Introducing Rakewell, Apollo’s wandering eye on the art world. Look out for regular posts taking a rakish perspective on art and museum stories.
Rakewell is acutely aware of the pleasure of admiring other people’s interiors. We have fainted at the beauty of Yves Saint Laurent’s apartment on rue de Babylone, melted at the sight of Pauline de Rothschild’s Albany set and deliquesced when confronted by Michael S. Smith’s dining room lined with Chinese wallpaper.

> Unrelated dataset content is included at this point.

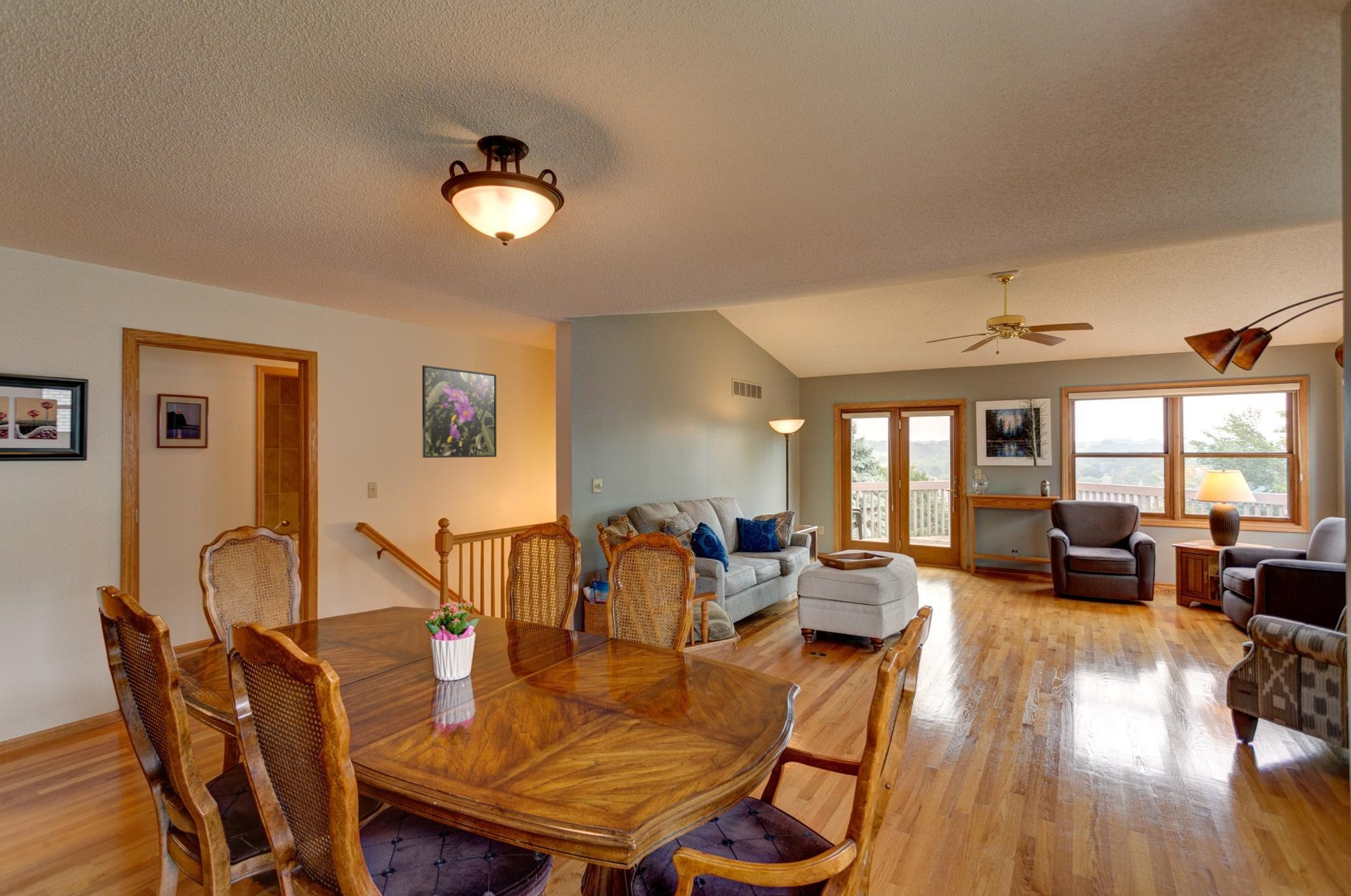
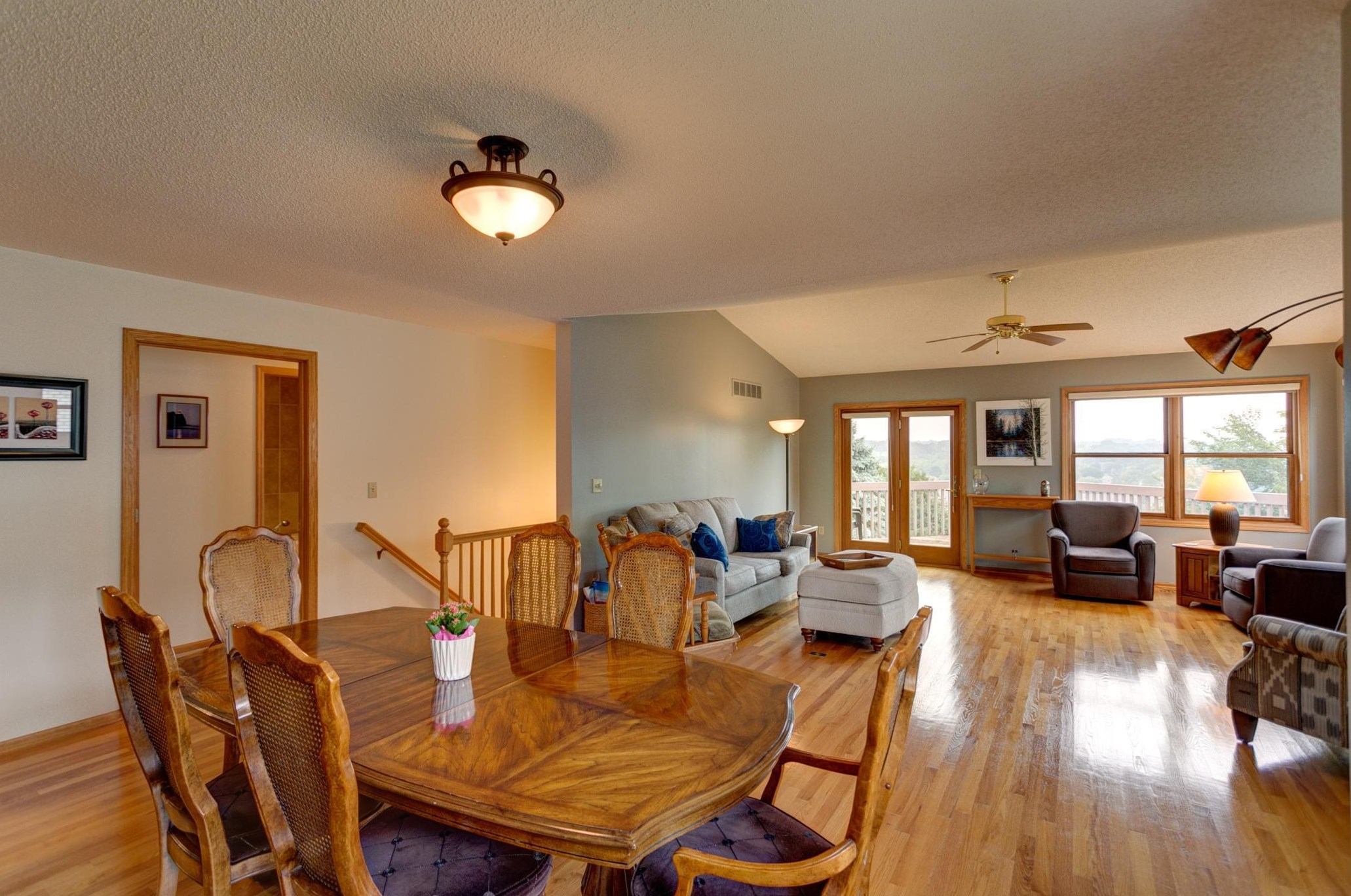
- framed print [422,365,497,458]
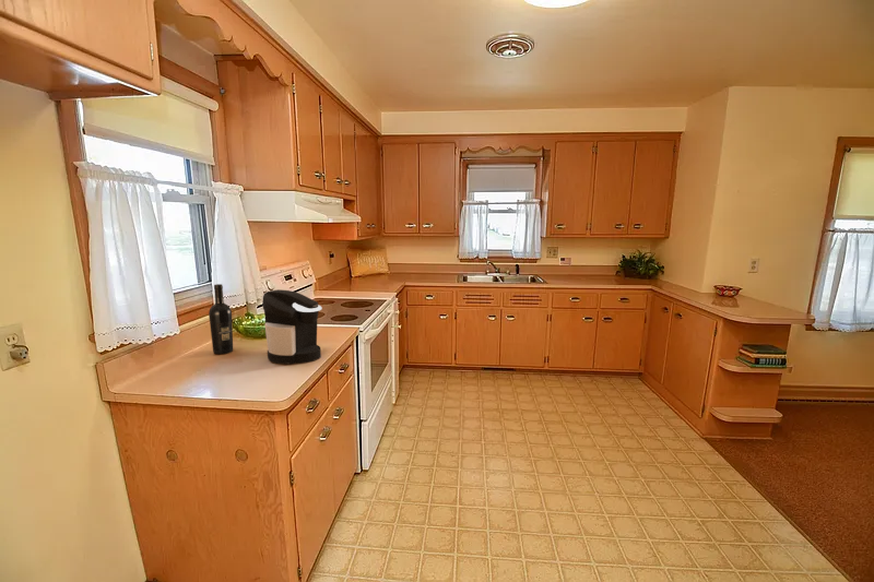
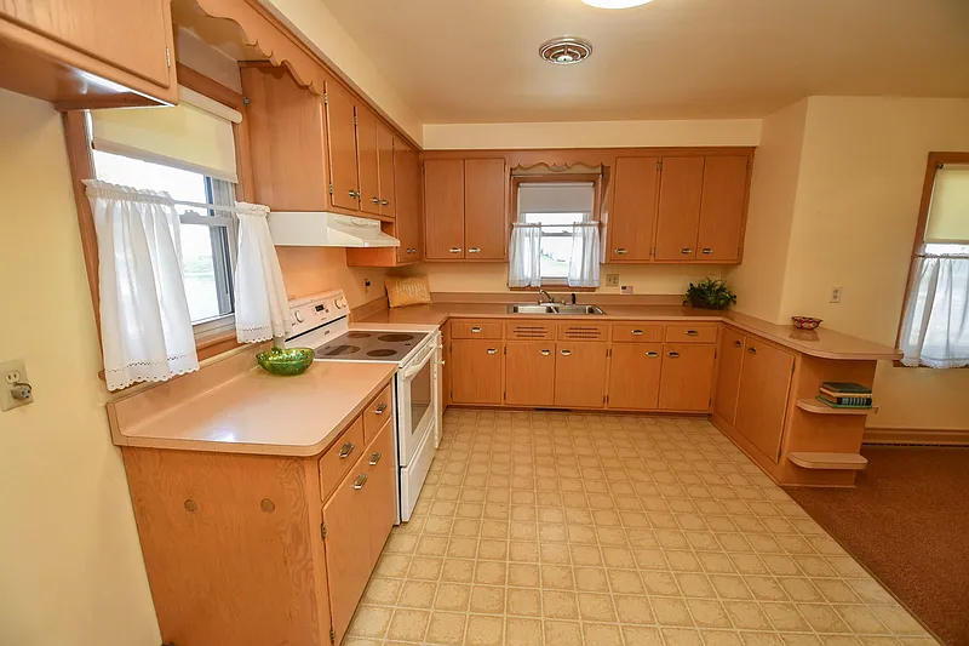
- wine bottle [208,283,234,355]
- coffee maker [261,288,322,365]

Imagine our delight at the announcement that Gwyneth Paltrow’s ‘tranquil Montecito home’ would grace the pages of Architectural Digest. It does not disappoint, though tranquil might not be the word we would use to describe it. Where, amid the sculptural Alexander Díaz Andersson ‘lounge chairs’ and swinging hammocks, is there to sit? These seats are as nothing when compared to the Jan Ekselius ‘lounge chairs’ in Ms Paltrow’s living room. But surely she must long for a comfy chair to sit upon?
I’m irrationally angry that Gwyneth has a Ruth Asawa pic.twitter.com/hRyHonHV7h
— Alexandra Lange (@LangeAlexandra) February 2, 2022
A photograph of Ms Paltrow, resplendent in a Chanel dress, provides the answer. She can conquer any piece of furniture and comfort is clearly overrated. What really caught Rakewell’s attention, however, was the response to this photo. Design critic Alexandra Lange tweeted ‘I’m irrationally angry that Gwyneth has a Ruth Asawa’. Art writer Melanie Gerlis retweeted, adding, ‘Agree. And what looks like Ed Ruscha. Annoyingly good taste.’ We are no stranger to coveting beautiful things and fully endorse these messages – though secretly we wonder if the Ed Ruscha might have slipped into that other category of ‘Ghastly Good Taste’.

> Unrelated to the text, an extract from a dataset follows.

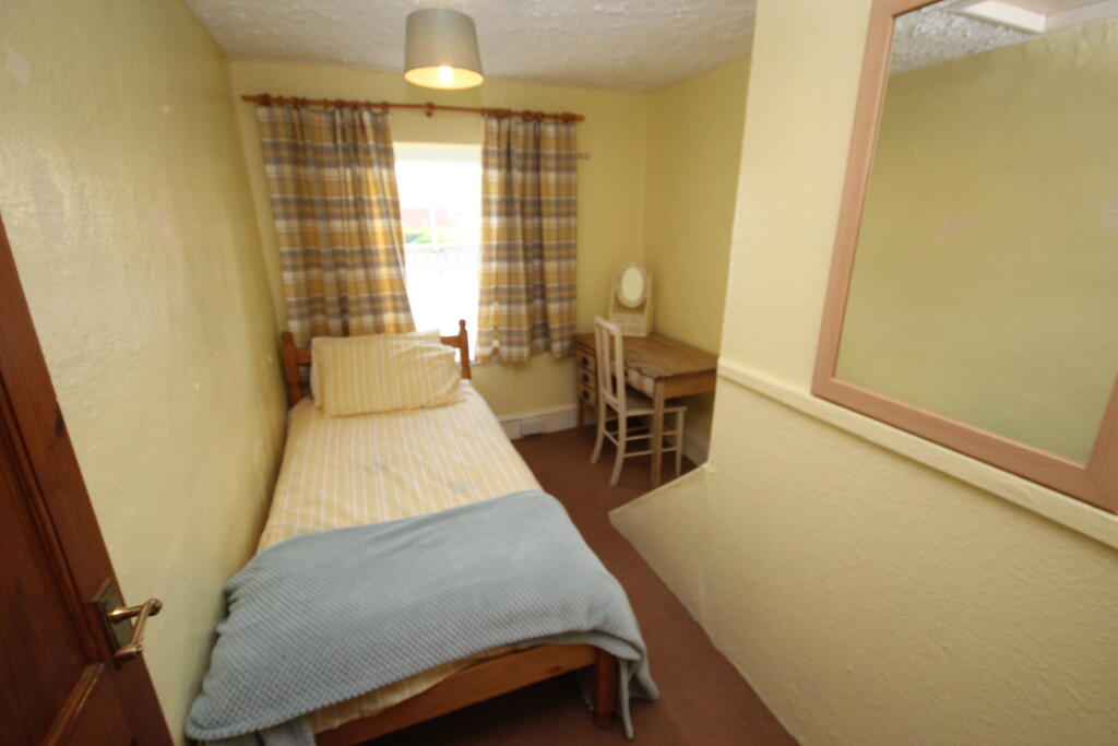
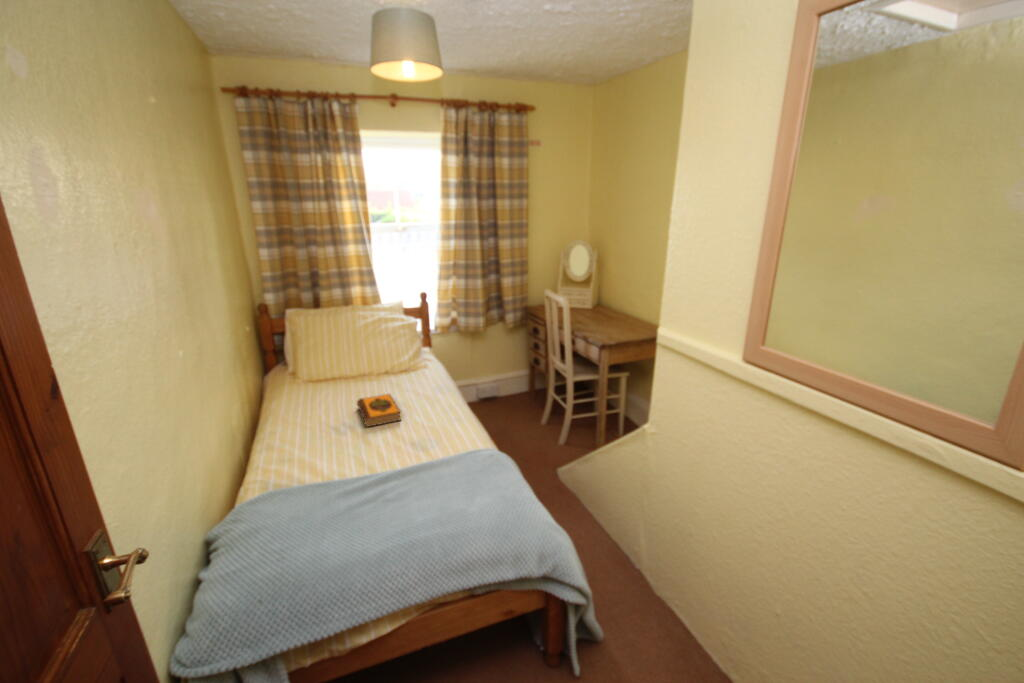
+ hardback book [356,393,402,428]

Then something surprising broke out. According to some tweets, the caption to this photograph on the Architectural Digest website changed. It transpired the wire ‘sculpture’ is not an Asawa at all, but a work by D’lisa Creager. Can it be that we have finally reached the point where an artist’s work is not about the work but about the ‘look’? Where carefully crafted aesthetic is just something to be commodified? Andy Warhol of course confronted this throughout his soup can-lined career, but for someone who works in delicate wire sculptures it seems particularly rough. Rakewell is always delighted by the work of set designers who ape an artist’s style for a film, but to see a Hollywood star continue this approach in her own home seems a surprisingly untranquilising proposition.